Er zog Chanutes Messer aus dem Gürtel und setzte die Klinge an das Glas. Die mit Mondstein eingefassten Löcher bemerkte er erst, als die Schlange herausschoss. Mondstein, so blass wie ihre Schuppen oder die Haut ihrer Herrin. Sie wand sich Jacob um den Hals, bevor er begriff, wie ihm geschah. Er versuchte, ihr das Messer in den Leib zu stoßen, aber sie umschlang ihn so unerbittlich, dass seine Finger den Messerknauf losließen und sich nur noch verzweifelt in den schuppigen Körper krallten. Seine Füße rutschten ab, und er hing so hilflos über dem Abgrund wie ein gefangener Vogel, um den Hals die würgende Schlange. Zwei weitere krochen aus einem Loch neben ihm und schlangen sich um seine Brust und seine Beine. Jacob rang nach Luft, aber er konnte nicht mehr atmen, und das Letzte, was er sah, war das Goldene Seil, das sich von dem Sims löste und über ihm in der Dunkelheit verschwand.

38

GEFUNDEN UND VERLOREN

Sandsteinmauern und eine vergitterte Tür. Ein Stiefel aus Echsenleder, der ihm in die Seite trat. Graue Uniformen, umgeben von dem roten Nebel, der ihm den Kopf füllte. Aber wenigstens waren die Schlangen fort und er konnte atmen. Der Zwerg hatte ihn wieder verkauft. Das war der einzige Gedanke, der in dem Nebel existierte. Wo hatte er es getan? In einem der Läden, vor denen du wie ein Schaf gewartet hast, Jacob?

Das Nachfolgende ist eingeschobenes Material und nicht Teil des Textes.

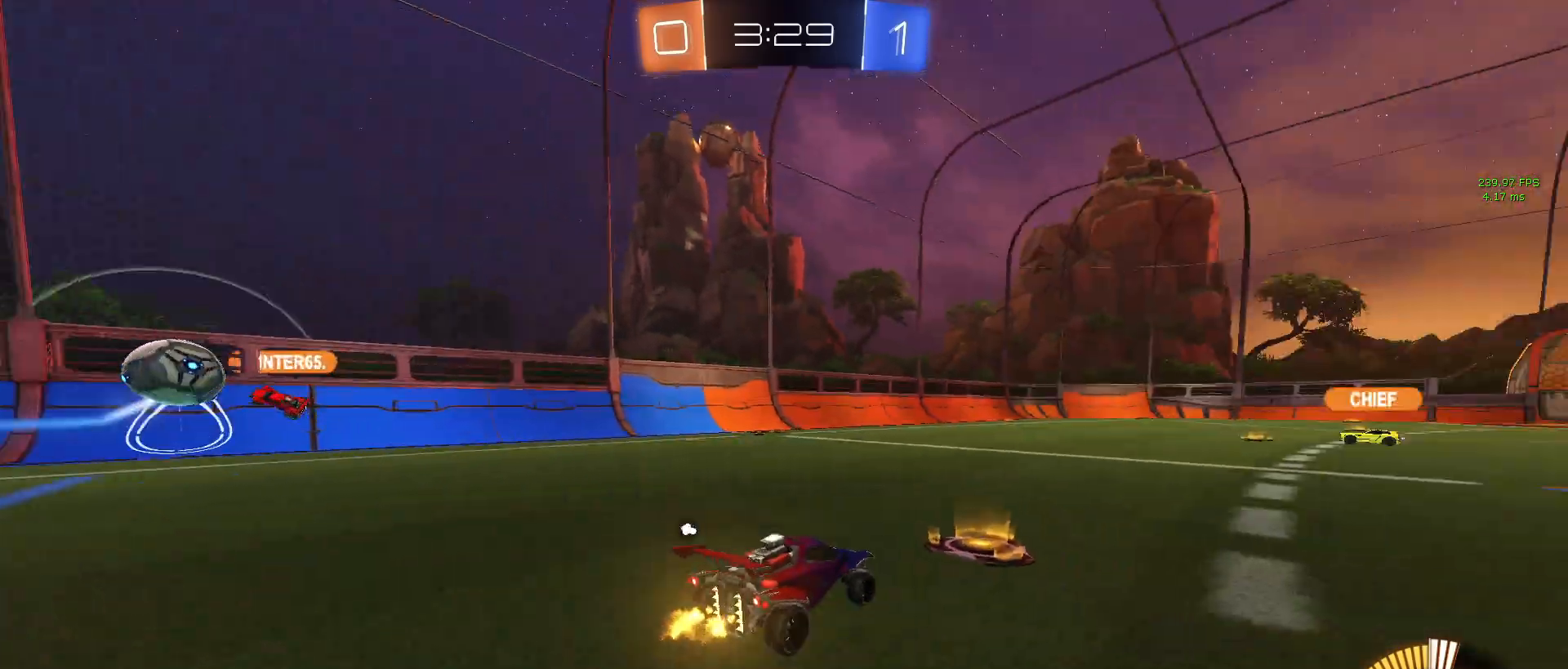
{"buttons": ["R2"], "left_stick": "up-left", "right_stick": "center", "events": [[33, "TRIANGLE", "up"], [117, "left_stick", "center"], [167, "TRIANGLE", "down"], [267, "left_stick", "left"], [300, "TRIANGLE", "up"], [383, "left_stick", "up-left"]]}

Er wollte sich aufsetzen, doch sie hatten ihm die Hände gefesselt, und sein Hals schmerzte so sehr, dass er Schwierigkeiten hatte zu schlucken.

»Wer hat dich von den Toten zurückgeholt? Ihre Schwester?«

Der Jaspisgoyl löste sich aus der Dunkelheit.

»Ich habe der Fee nicht geglaubt, dass du noch lebst. Schließlich war es ein guter Schuss.« Er sprach den Dialekt des Kaiserreichs mit schwerem Akzent. »Es war ihre Idee, verbreiten zu lassen, dass dein Bruder bei ihr ist, und du bist ihr wie eine Fliege ins Netz gegangen. Dein Pech, dass die Schlangen selbst Schwindschleim nicht täuscht. Aber du hast dich wesentlich geschickter angestellt als die beiden Onyxgoyl, die zu den Räumen des Königs hinunterklettern wollten. Wir mussten ihre Reste von den Dächern der Stadt kratzen.«

Jacob stemmte den Rücken gegen die Mauer und schaffte es, sich aufzusetzen. Die Zelle, in die sie ihn geworfen hatten, unterschied sich in nichts von den Zellen in Menschengefängnissen: dieselben Gitter, dieselben verzweifelten Kritzeleien an den Wänden.

»Wo ist mein Bruder?« Seine Stimme war so heiser, dass er sich kaum selbst verstand, und ihm war übel von dem Schleim. Der Goyl antwortete ihm nicht.